Dans le deuxième cas de figure, si la commission établissait que la commune n'avait pu respecter ses obligations, pour des raisons objectives, liées notamment à l'absence de foncier disponible, à une multiplication des recours contre les permis de construire, à des servitudes d'urbanisme limitant de manière drastique les possibilités de construire, alors la commission départementale saisirait, avec l'accord du maire concerné, une commission nationale du cas de cette commune.
Cette commission nationale, présidée par le ministre chargé du logement, serait composée de deux membres de l'Assemblée nationale et de deux membres du Sénat. Surtout, elle regrouperait des représentants des associations représentatives des élus locaux, de l'Union nationale des organismes HLM, du Haut comité pour le logement des personnes défavorisées, ainsi que des représentants des associations oeuvrant dans le domaine du logement des personnes défavorisées, désignés par le conseil national de l'habitat. Cette commission aurait pour tâche d'entendre le maire de la commune concernée ainsi que le représentant de l'Etat du département dans lequel la commune est située.
Dans les cas où la commission parviendrait à la conclusion que la commune ne pouvait, pour des raisons objectives, respecter son obligation triennale, elle pourrait recommander au ministre chargé du logement un aménagement des obligations de construction de logements sociaux.
Dans les cas où elle parviendrait à déterminer des possibilités de constructions de logements sociaux correspondant à l'objectif triennal passé, elle recommanderait l'élaboration, pour la prochaine période triennale, d'un échéancier de construction de logements sociaux permettant, sans préjudice des obligations fixées au titre de la prochaine période triennale, de rattraper le retard accumulé au cours de la période triennale échue et la mise en oeuvre de la procédure de constat de carence.

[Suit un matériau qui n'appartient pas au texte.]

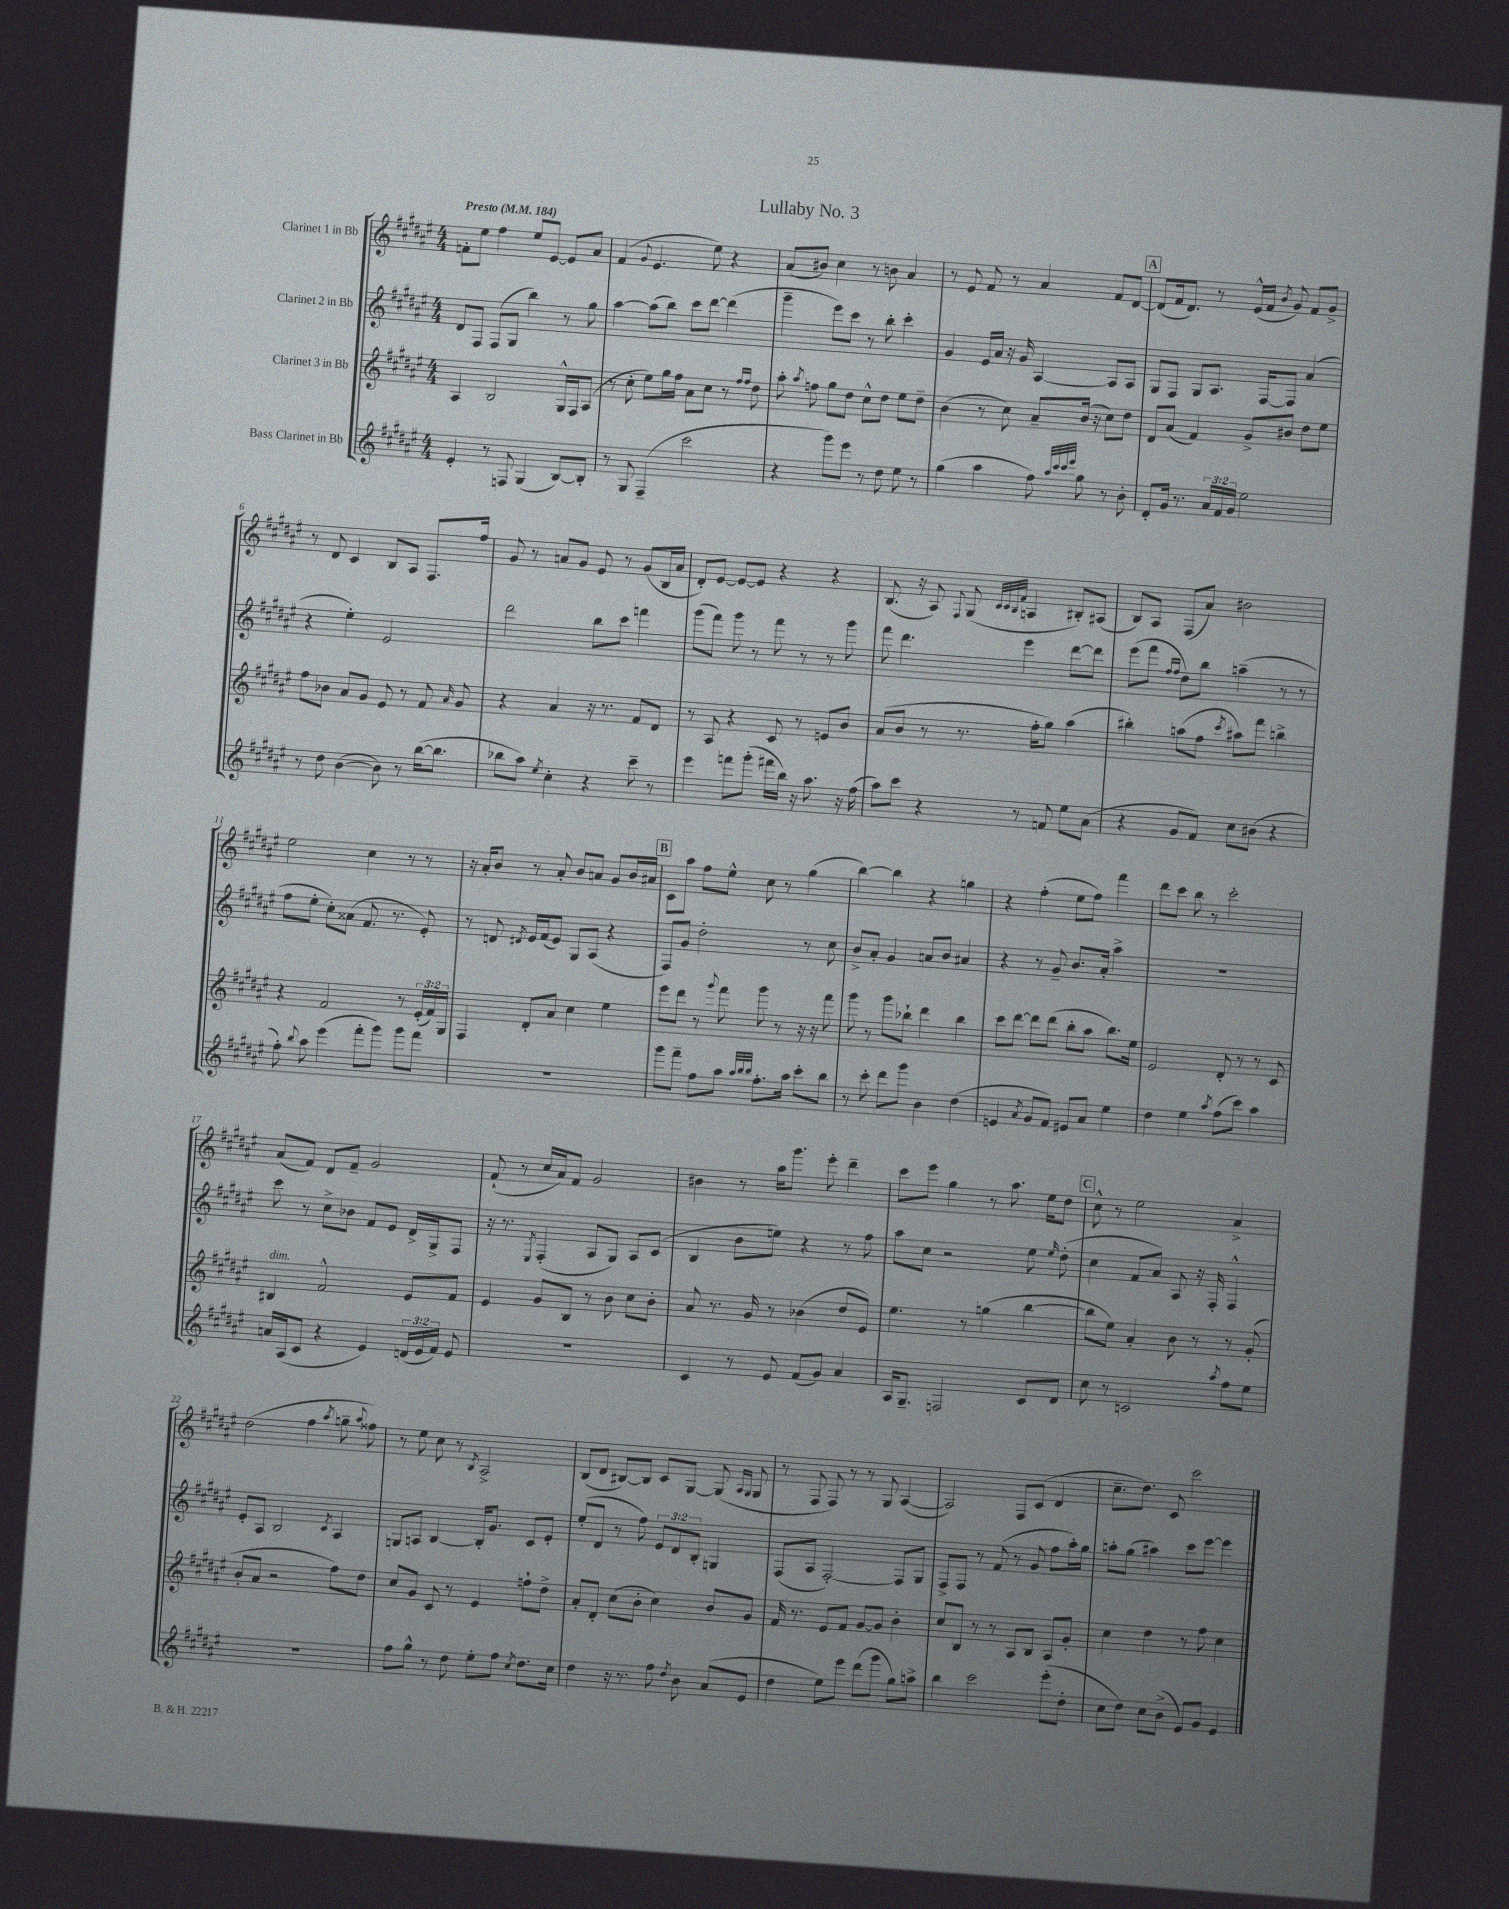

**kern	**kern	**kern	**kern
*part4	*part3	*part2	*part1
*staff4	*staff3	*staff2	*staff1
*I"Bass Clarinet in Bb	*I"Clarinet 3 in Bb	*I"Clarinet 2 in Bb	*I"Clarinet 1 in Bb
*clefG2	*clefG2	*clefG2	*clefG2
*k[f#c#g#d#a#e#]	*k[f#c#g#d#a#e#]	*k[f#c#g#d#a#e#]	*k[f#c#g#d#a#e#]
*M4/4	*M4/4	*M4/4	*M4/4
*MM184	*MM184	*MM184	*MM184
=1	=1	=1	=1
!	!	!	!LO:TX:a:B:t=Presto
4e#'/	4A#/	8d#/L	8fn'\L
.	.	8F#/J	8ee#\J
8r	2B/	(8F#/L	4ff#\
8Fn/	.	8G#/J	.
(4G#/	.	4bb\)	8ee#/L
.	.	.	[8e#/J
[8B/L)	16G#^^/LL	8r	8e#/L]
.	16F#/J	.	.
8B'/J]	(8A#/J	8gg#\	8a#/J
=2	=2	=2	=2
8r	8r	[4aa#\	(4f#/
8G#/	8cc#'\	.	.
.	.	.	8qqg#/
(4F#~/	8ee#\L)	(8aa#\L]	4.e#/
.	16gg#\L	8bb\J)	.
.	16ff#\JJ	.	.
2ccc#\	8a#\L	8ccc#\L	.
.	8cc#\J	[8ddd#\J	8ee#\)
.	8r	(4ddd#\]	4r
.	16qqff#/LL	.	.
.	16qqff#/JJ	.	.
.	8dd#\	.	.
=3	=3	=3	=3
4r	8aa#'\	4ggg#~\	(8a#/L
.	8qaa#/	.	.
.	8ffn\	.	8b#X/J)
8ggg#\L)	8gg#\L	8eee#\L)	4cc#\
8eee#\J	8dd#\J	8ccc#\J	.
8r	8cc#^^\L	8r	8r
8dd#\	8dd#\J	8bb'\	8bn\
8ee#\	8ee#\L	4ccc#'\	4a#/
8r	8dd#~\J	.	.
=4	=4	=4	=4
(4gg#\	(4b\	4g#/	8r
.	.	.	8e#/
4aa#\	8r	16e#/LL	8f#/
.	.	16a#/JJ	.
.	8cc#\)	16r	8r
.	.	16g#/	.
8ff#\)	8a#~/L	[4A#/	4a#/
32qqaa#/LLL	.	.	.
32qqccc#/	.	.	.
32qqccc#/	.	.	.
32qqeee#/JJJ	.	.	.
8gg#\	(16b/Jk	.	.
.	16r	.	.
8r	8cc#\L)	8A#/L]	8f#/L
8b'\	8dd#\J	8A#/J	[8d#/J
!!LO:REH:place=s1:t=A
=5	=5	=5	=5
8d#'/L	8d#/L	8G#/L	(8d#/L]
16g#/Jk	(8a#/J	8F#/J	16f#/k
8.r	.	.	8.d#/J)
.	4f#/)	8G#/L	.
24a#/LL	.	8.A#/J	8r
24f#/	.	.	.
24g#/JJ	.	.	.
2ee#\	8g#^/L	.	(16e#^^/LL
.	.	[16F#/KL	16f#/JJ
.	.	.	8qb/
.	8b#X/J	8F#/J]	8g#/)
.	8dd#\L	(4a#/	8f#/L
.	8ee#\J	.	8g#^/J
!!LO:LB:g=z
=6	=6	=6	=6
8r	8ff#\L	4r	8r
8dd#\	8b-X\J	.	8d#/
([4b\	8a#/L	4ee#'\)	4c#/
.	8g#/J	.	.
8b\])	8e#/	2e#/	8B/L
8r	8r	.	8A#/J
([16bb\KL	8f#/	.	8.F#/L
8.bb\J]	.	.	.
.	16qqa#/	.	.
.	8g#/	.	.
.	.	.	16ff#/Jk
=7	=7	=7	=7
8bb-X\L	4r	2ddd#\	8g#/
8aa#\J)	.	.	8r
8qee#/	.	.	.
4cc#'\	4a#/	.	8an/L
.	.	.	8g#/J
4r	16r	8bb\L	8e#/
.	8.r	.	.
.	.	8ccc#\J	8r
8ccc#~\	8f#/L	4fffn\	(8g#/L
8r	8d#/J	.	16B/L
.	.	.	16a/JJ
=8	=8	=8	=8
4eee#\	8r	(8ggg#\L	8d#'/L)
.	8A#/	8fff#\J)	[8e#/J
8fffn\L	4r	8ggg#\	8e#/L_
(8ggg#'\J	.	8r	8e#/J]
16fff#X\LL	8c#/	8fff#\	4r
16bb\JJ)	.	.	.
16r	8r	8r	.
8.aa#\	.	.	.
.	8en/L	8r	4r
16r	8b/J	8ggg#\	.
(16ff#\	.	.	.
=9	=9	=9	=9
8aa#\L)	(8a#/L	8fff#\	(8.B/
8ccc#\J	8b/J	4.ddd#\	.
.	.	.	16r
4r	8r	.	8A#/)
.	.	.	8qqF#/
.	8.r	.	(8G#/
.	.	.	32qqc#/LLL
.	.	.	32qqc#/
.	.	.	32qqB/
.	.	.	32qqf#/JJJ
8r	.	4eee#\	4An/
.	16ff#'\KL	.	.
8fn/	8gg#\J)	.	.
8ee#\L	(4aa#\	[8ddd#\L	8B#X'/L)
(8a#\J	.	8ddd#\J]	(8A#X/J
=10	=10	=10	=10
4r	4bb#X'\)	(8eee#\L	8B/L)
.	.	8fff#\J	8A#/J
.	.	16qqff#/LL	.
.	.	16qqff#/JJ	.
8g#/L	(8aan\L	8dd#\L)	(8F#/L
8f#/J)	8ff#\J	8bb\J	8a#/J)
.	8qccc#/	.	.
8cc#\L	8aa#X\L)	(4aan~\	2b#X\
(8b#X\J	8fff#\J	.	.
4r	4bbn^\	8r	.
.	.	8r	.
!!LO:LB:g=z
=11	=11	=11	=11
8ff#'\)	4r	8ff#\L	2ee#\
8qqbb/	.	.	.
8aa#\	.	8ee#'\J	.
(4eee#\	2f#/	8cc#'\L)	.
.	.	(8a##X\J	.
8fff#'\L	.	8.f#/	4cc#\
8ggg#\J)	.	.	.
.	.	8.r	.
8ggg#\L	8r	.	8r
8fff#\J	(24e#'/LL	8e#'/)	8r
.	24f#/)	.	.
.	24G#/JJ	.	.
=12	=12	=12	=12
1r	4F#/	8r	16r
.	.	.	16a#'/KL
.	.	8dn/	8b/J
.	.	8qd#X/	.
.	8d#'/L	16e#/LL	8r
.	.	(16f#/J	.
.	8a#/J	8e#/J)	8a#'/
.	4cc#\	8G#/L	8b/L
.	.	(8A#/J	8an/J
.	4ee#\	4r	8g#/L
.	.	.	16b/L
.	.	.	16a#X/JJ
!!LO:REH:place=s1:t=B
=13	=13	=13	=13
8ggg#\L	8eee#\L	8F#/L)	8c#\L
8fff#~\J	8ddd#\J	8g#/J	8aa#\J
8ff#\L	8r	2dd#'\	8ff#\L
.	8qqggg#/	.	.
8aa#\J	8fff#\	.	8ee#^^\J
32qqaa#/LLL	.	.	.
32qqbb/	.	.	.
32qqbb/JJJ	.	.	.
8.ff#'\L	8ggg#\	.	8cc#\
.	8r	.	8r
16aa#\Jk	.	.	.
8ccc#'\L	16r	8r	(4gg#\
.	16r	.	.
8bb\J	8fff#\	8cc#\	.
=14	=14	=14	=14
8r	8ggg#\	8b^/L	[4bb\)
8ccc#'\	8r	8a#'/J	.
8ddd#\L	8ggg#\L	4g#/	4bb\]
8ggg#\J	8bb-X`\J	.	.
4b\	4ddd#\	8an/L	4r
.	.	8b/J	.
(4dd#\	4bb-\	4a#X/	4ggn\
=15	=15	=15	=15
4en/	8ccc#\L	4r	4r
.	[8ddd#\J	.	.
8qa#/	.	.	.
8g#/L	8ddd#\L]	8r	(4ff#'\
8f#/J)	(8ddd#\J	8g#~/	.
8e#X/L	8bb'\L	8.b/L	8ee#\L
8a#/J	8aa#\J	.	8ff#\J)
.	.	16a#'/Jk	.
4ee#\	8.bb\L)	4aa#^\	4fff#\
.	16ee#\Jk	.	.
=16	=16	=16	=16
4dd#\	2e#/	1r	8ddd#\L
.	.	.	8ccc#\J
4ee#\	.	.	8bb\
.	.	.	8r
8qaa#/	.	.	.
(8ff#\L	8d#'/	.	2ccc#'\
8ccc#\J)	8r	.	.
4aa#\	8r	.	.
.	8c#/	.	.
!!LO:LB:g=z
=17	=17	=17	=17
!	!LO:TX:a:i:t=dim.	!	!
16an/LL	4B#X/	8ccc#\	(8a#/L
(16A#/J	.	.	.
8c#/J	.	8r	8f#/J)
4r	2f#^^/	8cc#^\L	8d#/L
.	.	8b-X\J	8f#~/J
4e#/)	.	8f#/L	2g#/
.	.	8e#/J	.
(24dn/LL	8e#/L	16d#^/LL	.
24e#/	.	.	.
.	.	16G#^/J	.
24f#/JJ)	.	.	.
8e#/	8f#/J	8F#/J	.
=18	=18	=18	=18
1r	4e#/	16r	(8f#`/
.	.	8.r	.
.	.	.	8r
.	.	8qE#/	.
.	8g#/L	(4F#'/	16cc#/LL
.	.	.	16a#/J)
.	8B/J	.	8f#/J
.	8r	8A#/L	2g#/
.	8b\	8G#/J)	.
.	8cc#\L	8A#/L	.
.	8b'\J	(8c#/J	.
=19	=19	=19	=19
4c#/	8a#/	4B/	4b#X\
.	8.r	.	.
8r	.	8b\L	8r
.	16g#/	.	.
8e#/	8r	8een\J)	16aa#\KL
.	.	.	8.ggg#\J
(8f#/L	(4b-X\	4r	.
8g#/J)	.	.	8eee#'\
4a#/	8dd#/L	8r	4ddd#~\
.	8e#/J)	8ff#\	.
=20	=20	=20	=20
16A#/KL	4.ee#\	8aa#\L	8ccc#\L
8.G#~/J	.	.	.
.	.	8cc#\J	8eee#\J
2Fn/	.	2r	4gg#\
.	8r	.	.
.	(4ggn\	.	8r
.	.	.	8.aa#\
8c#/L	[4bb\	8ee#\	.
.	.	.	16ee#\KL
.	.	16qqee#/	.
8d#/J	.	(8dd#'\	8dd#\J
!!LO:REH:place=s1:t=C
=21	=21	=21	=21
8cc#\	8bb\L]	4cc#\	8cc#^^\
8r	8ee#\J)	.	8r
2cn/	4a#'/	8f#/L	2ee#\
.	.	8a#/J)	.
.	8b\	8A#/	.
.	8r	16r	.
.	.	16F#'/	.
8qaa#/	.	.	.
8ff#\L	8r	4F#^^/	4a#^/
8ee#\J	(8g#'/	.	.
!!LO:LB:g=z
=22	=22	=22	=22
1r	8b'/L	8e#'/L	(2dd#\
.	8a#/J	8A#/J	.
.	2r	2B/	.
.	.	.	4ff#\
.	.	8qc#/	8qaa#/
.	8ff#\L)	4A#/	8ggn~\
.	.	.	8qqaa#/
.	8dd#\J	.	8ff##X\)
=23	=23	=23	=23
8ff#\L	8cc#/L	8Gn/L	8r
8gg#^^\J	8g#/J	8An/J	8ee#\
8r	8c#/	[4B/	8cc#\
8dd#\	8r	.	8r
.	.	.	8qB/
8ee#'\L	4e#/	16B'/KL]	2A#^/
.	.	8.g#/J	.
8ff#\J	.	.	.
8qcc#/	.	.	.
8.dd#\L	8ffn`\L	8c#/L	.
.	8dd#^\J	8e#'/J	.
16cc#\Jk	.	.	.
=24	=24	=24	=24
4dd#\	8a#'/L	(8ee#'/L	(8B/L
.	8d#'/J	8d#/J	8d#/J
16r	(8cc#\L	8r	[8B#X/L)
8.r	.	.	.
.	8b'\J	8ff#\)	8B#/J]
8ff#\	4cc#\)	12e#/L	8c#/L
.	.	12d#/	.
8qdd#/	.	.	.
8b\	.	.	[8G#/J
.	.	12B'/J	.
(8a#/L	8b/L	4Gn/	(8G#/]
.	.	.	16qqA#/LL
.	.	.	16qqG#/JJ
8e#/J	8g#/J	.	8G#/
=25	=25	=25	=25
4dd#\	16f#/	(8F#/L	8r
.	8.r	.	.
.	.	8A#/J	8F#/
8ee#\L)	8e#/L	[2F#'/)	8F#/)
8eee#\J	8f#/J	.	8r
(8ddd#\L	[8g#/L	.	8r
8ggg#\J	8g#/J]	.	8G#/
8gg#\L)	4b'\	8F#/L]	([4A#/
8aan^\J	.	8G#/J	.
=26	=26	=26	=26
4bb\	8cc#/L	8F#^/L	2A#/])
.	8B/J	8F#/J	.
2ccc#\	8r	8r	.
.	8r	(8f#/	.
.	8A#/L	8r	8F#/L
.	8B/J	8g#/	(8c#/J
(8eee#'\L	8A#/L	8ff#\L	4d#/
8dd#'\J	8g#'/J	16aa#'\L)	.
.	.	16gg#\JJ	.
=27	=27	=27	=27
8cc#\L	4cc#\	8aan'\L	8.cc#~\L
8dd#\J)	.	(8gg#\J	.
.	.	.	8.dd#\J)
8cc#\L	4dd#\	4aa#X\)	.
(8b^\J	.	.	8c#/
8e#/L)	8r	8ccc#\L	2ccc#\
8g#/J	8ff#\	[8eee#\J	.
4e#/	4cc#\	4eee#\]	.
==	==	==	==
*-	*-	*-	*-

Les avis de la commission seraient motivés et rendus publics.
Tel est le dispositif que vous soumet l'amendement présenté par votre commission à cet article.
Votre commission vous propose d'adopter cet article ainsi modifié. |
* 61 Proposition de loi n° 37 (2002-2003) portant modification de la loi relative à la solidarité et au renouvellement urbains, présentée par MM. Dominique Braye, Gérard Larcher, Charles Revet, Jean François-Poncet, Georges Gruillot, Michel Mercier et plusieurs de leurs collègues.
* 62 Cf. f) de l'article L. 213-1 du code de l'urbanisme.
* 63 Cf. dernier alinéa de l'article L. 421-2-1 du même code.